Emergency stabilization, diagnosis sorting, CSF/imaging sequencing, and prevention of premature closure
⏱ 5-6 min read · Topic 32 of 85
Active seizures and status require immediate stabilization steps before seizure type decisions, imaging, or CSF planning. This page is for educational sorting, not a treatment protocol.
For actual clinical practice, use current references and patient-specific factors for emergency medication, CSF timing, anti-inflammatory therapy, and referral thresholds.
This page focuses on NAVLE-level sequencing, interpretation, and pitfalls; drug protocols are case and guideline specific.

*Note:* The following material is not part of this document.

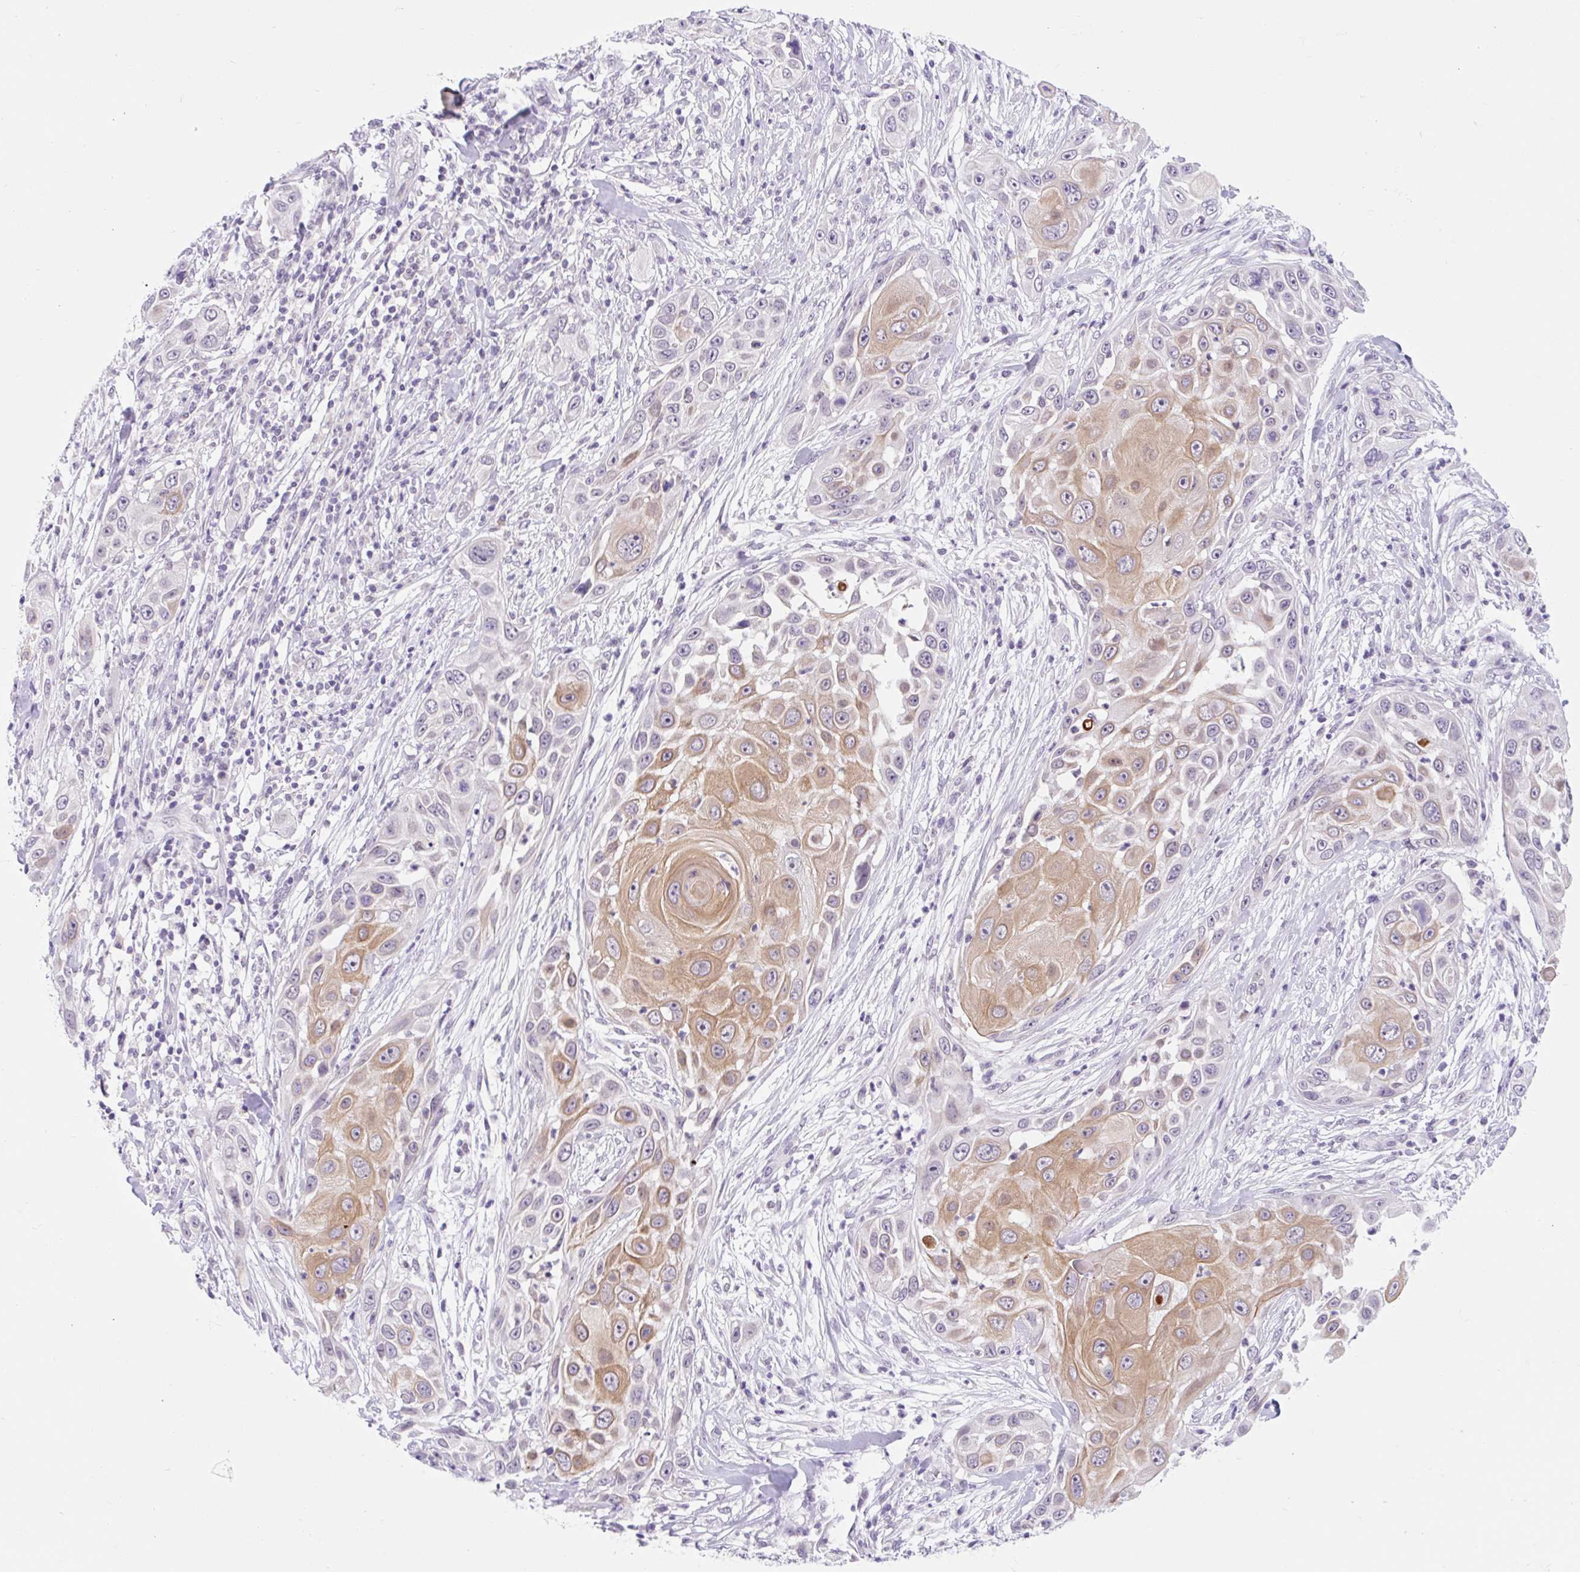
{"staining": {"intensity": "moderate", "quantity": "25%-75%", "location": "cytoplasmic/membranous"}, "tissue": "skin cancer", "cell_type": "Tumor cells", "image_type": "cancer", "snomed": [{"axis": "morphology", "description": "Squamous cell carcinoma, NOS"}, {"axis": "topography", "description": "Skin"}], "caption": "Skin squamous cell carcinoma stained with DAB (3,3'-diaminobenzidine) IHC reveals medium levels of moderate cytoplasmic/membranous expression in approximately 25%-75% of tumor cells.", "gene": "ITPK1", "patient": {"sex": "female", "age": 44}}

| Problem | What to look for | Why this matters |
|---|---|---|
| Idiopathic epilepsy | Recurrent generalized events, normal exam, no acute systemic red flags | Most likely when exclusion pathway is satisfied |
| Reactive/metabolic seizure | Low glucose, electrolyte/liver clues, toxin or systemic evidence | Treatable immediate cause may remove the long-term CNS label |
| Status epilepticus/emergency | Ongoing seizure or no full recovery between episodes | Immediate stabilization and safety before full workup |
| Meningitis / meningoencephalitis | Pain, fever, multifocal neuro deficits, inflammatory labs | Changes lane to inflammatory reasoning and timing caution |
| CNS neoplasia | Older dog, progressive focal signs, seizures | Prevents premature idiopathic closure |
| Cognitive dysfunction | Older dog behavior/sleep issues, no clear focal deficits | Use as one branch, not a default diagnosis for all neurologic change |
Use this page to rebuild a missed-question path in seizures, meningitis, and behavior-cognitive differential lanes.